Resistance to antimicrobials has spread globally over recent years and poses therapeutic challenges. Specifically, the emergence of extended-spectrum beta-lactamases, enzymes produced by Gram-negative enteric bacilli that inactivate a wide range of first-line antimicrobial agents, is of growing concern (including penicillins and first-, second- and third-generation cephalosporins). This is true especially in acute care settings.18 Extended-spectrum beta-lactamases have now spread in the community19 and reports of extended-spectrum beta-lactamases complicating gynecologic and perinatal infections begin to accumulate.20 Extended-spectrum beta-lactamases appear to be a newly emerging challenge in Bartholin gland abscesses and thus our findings have implications on the management of such patients, both in relation to the choice of broader-spectrum empirical antimicrobials as well as infection control measures to prevent the spread of resistance.

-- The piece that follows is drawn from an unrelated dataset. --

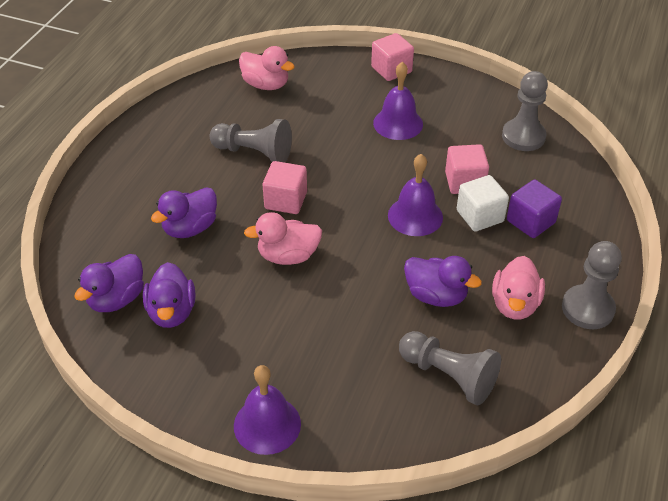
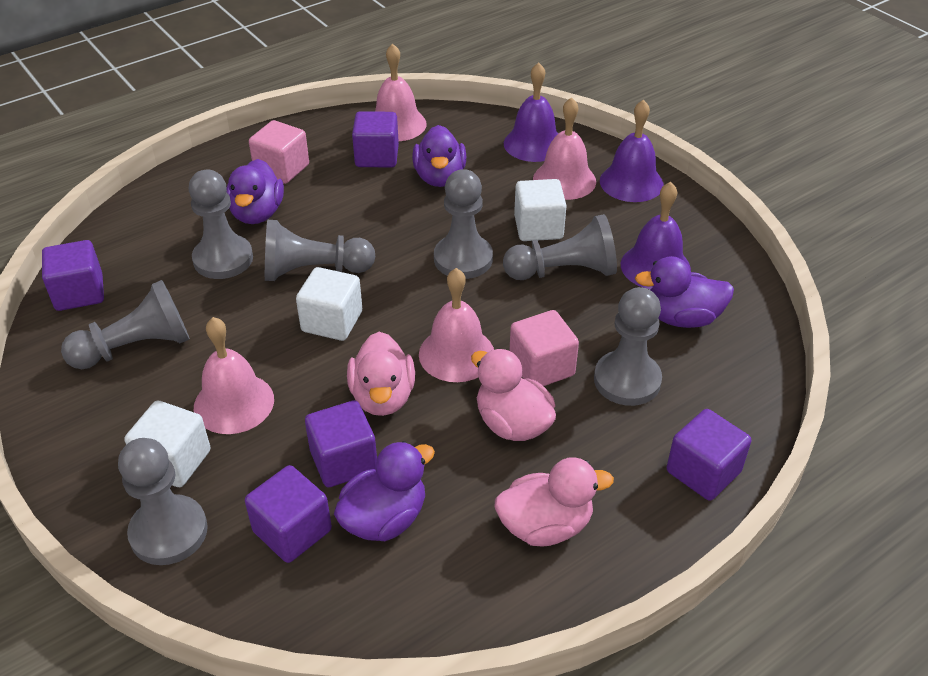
grey pawn: [210,119,292,163] [399,331,501,405] [502,71,548,151] [562,241,622,329] = 4 -> [61,280,190,369] [118,438,208,565] [189,170,253,279] [265,220,375,281] [434,169,493,279] [503,214,617,280] [594,287,662,406] = 7
pink bell: none = 0 -> [194,317,274,434] [375,43,426,141] [419,268,494,382] [533,97,596,200] = 4
pink cube: [263,161,307,214] [371,33,414,81] [445,144,489,194] = 3 -> [249,120,309,184] [509,310,579,386] = 2
purple cube: [507,180,562,238] = 1 -> [42,240,104,311] [245,465,332,563] [305,400,377,487] [352,111,399,167] [667,409,751,501] = 5
white cube: [457,175,509,232] = 1 -> [125,400,211,487] [296,267,362,341] [514,179,567,241] = 3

Our study offers several strengths; our data included a relatively large sample size that has a major effect on current published data regarding the diagnosis and management of Bartholin gland abscess given the limited existing literature. In addition, analysis of microbiological results was augmented by studying clinical parameters such as fever and leukocytosis. Finally, data in this study are based on physician-generated reports during the primary diagnosis and treatment of patients, which makes the potential for recall and selection bias less likely. A potential limitation of the study is the relatively high rate of negative cultures and the lack of appropriate testing for STIs. In our study, only 61.8% of cases had positive cultures and this may have resulted in differential misclassification. However, this culture positivity rate is in agreement with other published data. In a study by Bhide et al,1 33 of 45 cultured cases (73.3%) were positive. In a previous study by Bleker et al,12 less than half of the cases had positive cultures. Another limitation of the study is the use of swabs for microbial culture, which could have led to underestimation of anaerobic bacteria. These limitations should be addressed in future research.

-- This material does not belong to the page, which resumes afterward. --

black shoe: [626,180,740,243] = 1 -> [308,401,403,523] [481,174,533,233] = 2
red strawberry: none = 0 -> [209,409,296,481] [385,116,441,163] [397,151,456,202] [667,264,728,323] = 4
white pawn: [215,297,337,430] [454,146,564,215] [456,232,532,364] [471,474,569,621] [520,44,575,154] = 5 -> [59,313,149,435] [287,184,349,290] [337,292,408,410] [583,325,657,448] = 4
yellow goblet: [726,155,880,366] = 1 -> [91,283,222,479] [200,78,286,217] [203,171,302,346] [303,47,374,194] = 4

In conclusion, Bartholin gland abscess is a relatively common gynecologic problem. High rates of positive cultures were found with the most common pathogen being E coli. Our microbiological findings and their clinical correlates demonstrated in this study are of major importance when performing a primary diagnosis and providing treatment to patients with Bartholin gland abscess. Empirical antimicrobial treatment during the primary diagnosis may be applicable for several patient subgroups and should be based on microbiological data. Based on our results, amoxicillin–clavulanate may be an appropriate empirical choice. Empirical regimens should be periodically reviewed as a result of the possible emergence of antimicrobial resistant strains such as those producing extended-spectrum beta-lactamases.